Clocks

There were many clocks.

In the deep past, archeology was done with shovels in the ground. But these days, most of an archeologist’s time is spent trying to figure out how to read the data off of a recovered device. The capacity to dream up novel storage devices and mathematically esoteric encryption algorithms is apparently a deeply ingrained part of humanity’s DNA. Every version of humanity.

It was from these artifacts, of course, that we know of the first clocks. The Hillis Era clock is the earliest we know about, though there are arguments about whether this Hillis was an actual person, and considerable debate as to whether he or she was of importance outside of their signature on the clock.

The Hillis clock was found in the reclaimed land west of the city of Dawn. This land of verdant valleys and solar mountains lies well within the boundary of New Calidia. It was the marshaling of a solar mountain that led to the discovery of the Hillis clock. When the self-replicating mineral constructors were released onto an un-reclaimed mountain west of Dawn, they did their normal task of terraforming a raw rock landscape to solar rock. A careful tech noticed one particular mountain had a wattage yield far below normal. An investigation quickly led to the discovery of a buried chamber.

The Hillis clock was an interesting specimen. Mechanical in operation, it was made from ceramics, titanium, quartz, and other materials. As best we could work out, it used a titanium pendulum that was synchronized to the midday nadir of the sun. But what made it special was that it was clearly a clock that was designed to count time for a very long time. We know this from the translations of engravings around the clock. These describe how the clock was built to last ten thousand years. Apparently, the humans of this era considered this a long time.

The clock makers had considered numerous challenges. They had built it such that only primitive technology was needed to repair the clock. They had planned for restarts. But they made one fatal mistake.

Clocks’ jobs are a paradox. On the one hand, they are deeply conservative, striving to repeat, unendingly, their job. And yet every tick they present a constant newness, a previously unrecorded set of dates and time digits. It’s easy to focus on the conservative process, how to make it work. But the change is a warning, the future keeps rushing at you, there is always a newness coming into the world.
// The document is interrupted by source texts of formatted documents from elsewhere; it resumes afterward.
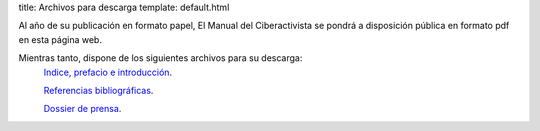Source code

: title: Archivos para descarga
template: default.html

Al año de su publicación en formato papel, El Manual del
Ciberactivista se pondrá a disposición pública en formato pdf en esta
página web.

Mientras tanto, dispone de los siguientes archivos para su descarga:
 `Indice, prefacio e introducción`_.

 `Referencias bibliográficas`_.

 `Dossier de prensa`_.
 
.. _Indice, prefacio e introducción: 2015-05-14_introduccion_manualdelciberactivista.pdf
.. _Referencias bibliográficas: 2015-05-14_referencias_manualdelciberactivista.pdf
.. _Dossier de prensa: 2015-06-15_dossier-de-prensa_manualdelciberactivista.pdf
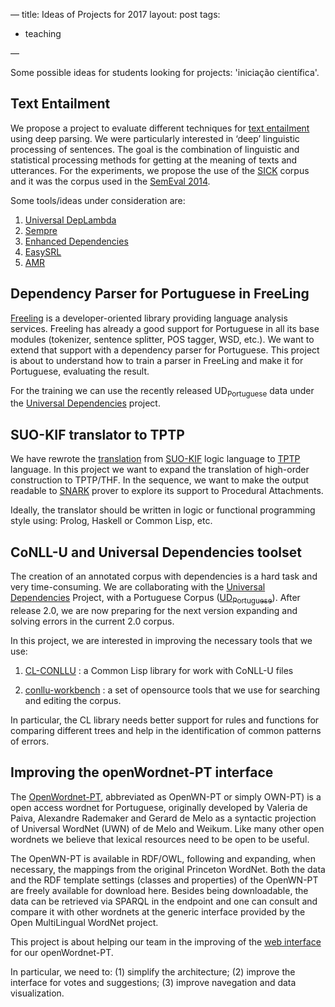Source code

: ---
title: Ideas of Projects for 2017
layout: post
tags:
 - teaching
---
#+PROPERTY: cache yes
#+PROPERTY: results output
#+OPTIONS: toc:nil
#+PROPERTY: exports both

Some possible ideas for students looking for projects: 'iniciação
científica'.

** Text Entailment

We propose a project to evaluate different techniques for [[https://en.wikipedia.org/wiki/Textual_entailment][text
entailment]] using deep parsing. We were particularly interested in
‘deep’ linguistic processing of sentences. The goal is the combination
of linguistic and statistical processing methods for getting at the
meaning of texts and utterances.  For the experiments, we propose the
use of the [[http://clic.cimec.unitn.it/composes/sick.html][SICK]] corpus and it was the corpus used in the [[http://alt.qcri.org/semeval2014/task1/][SemEval 2014]].

Some tools/ideas under consideration are:

1. [[https://arxiv.org/abs/1702.03196][Universal DepLambda]]
2. [[https://github.com/percyliang/sempre][Sempre]]
3. [[http://nlp.stanford.edu/pubs/schuster2016enhanced.pdf][Enhanced Dependencies]]
4. [[https://github.com/uwnlp/EasySRL][EasySRL]]
5. [[http://amr.isi.edu/][AMR]]

** Dependency Parser for Portuguese in FreeLing

[[http://nlp.lsi.upc.edu/freeling/][Freeling]] is a developer-oriented library providing language analysis
services.  Freeling has already a good support for Portuguese in all
its base modules (tokenizer, sentence splitter, POS tagger, WSD,
etc.). We want to extend that support with a dependency parser for
Portuguese.  This project is about to understand how to train a parser
in FreeLing and make it for Portuguese, evaluating the result.

For the training we can use the recently released UD_Portuguese data
under the [[http://universaldependencies.org/][Universal Dependencies]] project.
  
** SUO-KIF translator to TPTP

We have rewrote the [[https://github.com/own-pt/cl-krr][translation]] from [[http://www.adampease.org/OP/][SUO-KIF]] logic language to [[http://www.cs.miami.edu/~tptp/][TPTP]]
language. In this project we want to expand the translation of
high-order construction to TPTP/THF. In the sequence, we want to make
the output readable to [[http://www.ai.sri.com/~stickel/snark.html][SNARK]] prover to explore its support to
Procedural Attachments.

Ideally, the translator should be written in logic or functional
programming style using: Prolog, Haskell or Common Lisp, etc.
 
** CoNLL-U and Universal Dependencies toolset

The creation of an annotated corpus with dependencies is a hard task
and very time-consuming. We are collaborating with the [[http://universaldependencies.org/][Universal
Dependencies]] Project, with a Portuguese Corpus ([[http://github.com/universaldependencies/ud_portuguese][UD_Portuguese]]). After
release 2.0, we are now preparing for the next version expanding and
solving errors in the current 2.0 corpus.

In this project, we are interested in improving the necessary tools
that we use:

1. [[https://github.com/own-pt/cl-conllu][CL-CONLLU]] : a Common Lisp library for work with CoNLL-U files

2. [[https://github.com/own-pt/conll-workbench][conllu-workbench]] : a set of opensource tools that we use for
   searching and editing the corpus.

In particular, the CL library needs better support for rules and
functions for comparing different trees and help in the identification
of common patterns of errors.

** Improving the openWordnet-PT interface

The [[http://wnpt.brlcloud.com/wn/][OpenWordnet-PT]], abbreviated as OpenWN-PT or simply OWN-PT) is a
open access wordnet for Portuguese, originally developed by Valeria de
Paiva, Alexandre Rademaker and Gerard de Melo as a syntactic
projection of Universal WordNet (UWN) of de Melo and Weikum. Like many
other open wordnets we believe that lexical resources need to be open
to be useful.

The OpenWN-PT is available in RDF/OWL, following and expanding, when
necessary, the mappings from the original Princeton WordNet. Both the
data and the RDF template settings (classes and properties) of the
OpenWN-PT are freely available for download here. Besides being
downloadable, the data can be retrieved via SPARQL in the endpoint and
one can consult and compare it with other wordnets at the generic
interface provided by the Open MultiLingual WordNet project.

This project is about helping our team in the improving of the [[https://github.com/own-pt/cl-wnbrowser][web
interface]] for our openWordnet-PT.

In particular, we need to: (1) simplify the architecture; (2) improve
the interface for votes and suggestions; (3) improve navegation and
data visualization.
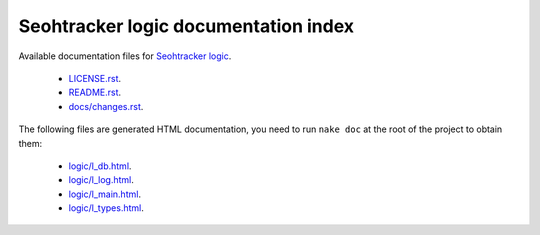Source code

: =====================================
Seohtracker logic documentation index
=====================================

Available documentation files for `Seohtracker logic
<https://github.com/gradha/seohtracker-logic>`_.

 * `LICENSE.rst <LICENSE.rst>`_.
 * `README.rst <README.rst>`_.
 * `docs/changes.rst <docs/changes.rst>`_.

The following files are generated HTML documentation, you need to run ``nake
doc`` at the root of the project to obtain them:

 * `logic/l_db.html <logic/l_db.html>`_.
 * `logic/l_log.html <logic/l_log.html>`_.
 * `logic/l_main.html <logic/l_main.html>`_.
 * `logic/l_types.html <logic/l_types.html>`_.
In the Hillis era, we think the newness was a radical form of religion. Best as we can surmise, a mass hysteria took over this era, insisting that one could live forever by in fact stopping clocks. If there were no clocks, would there be time? This era tried a societal experiment, and so the Hillis clock was covered up and deserted. Worse, the era seems to have worked to actively erase any memory of the clock. Flailing around to stop time, a society obsessed with eliminating clocks or even the memory of clocks. It must have been an interesting time to live through.

Future eras, of course, suffered similar fates for their clocks. There was the distributed Arax mechanism, with its complicated, obfuscated consensus algorithm, but which failed because trust is how society remains a phase of complex matter. And the orbital platforms of Listo, whose rare metals ended up being its undoing by pirates.

Of course, today we are wiser. We have seen the fatal blindness of all this externalism. All others have tried to build a clock, but we know this is doomed to fail because it makes our objective external to ourselves. The only way for a society to produce a clock of a long now is not to build a clock, but to become the clock itself.

So today we gather and don’t gather to update the new digits in now. A wreathing, squirming mass of individuals, diversified for robustness, going through a ten thousand year cycle that flips yet another digit in our collective DNA. Humanity at last achieving its immortality. By becoming the clock.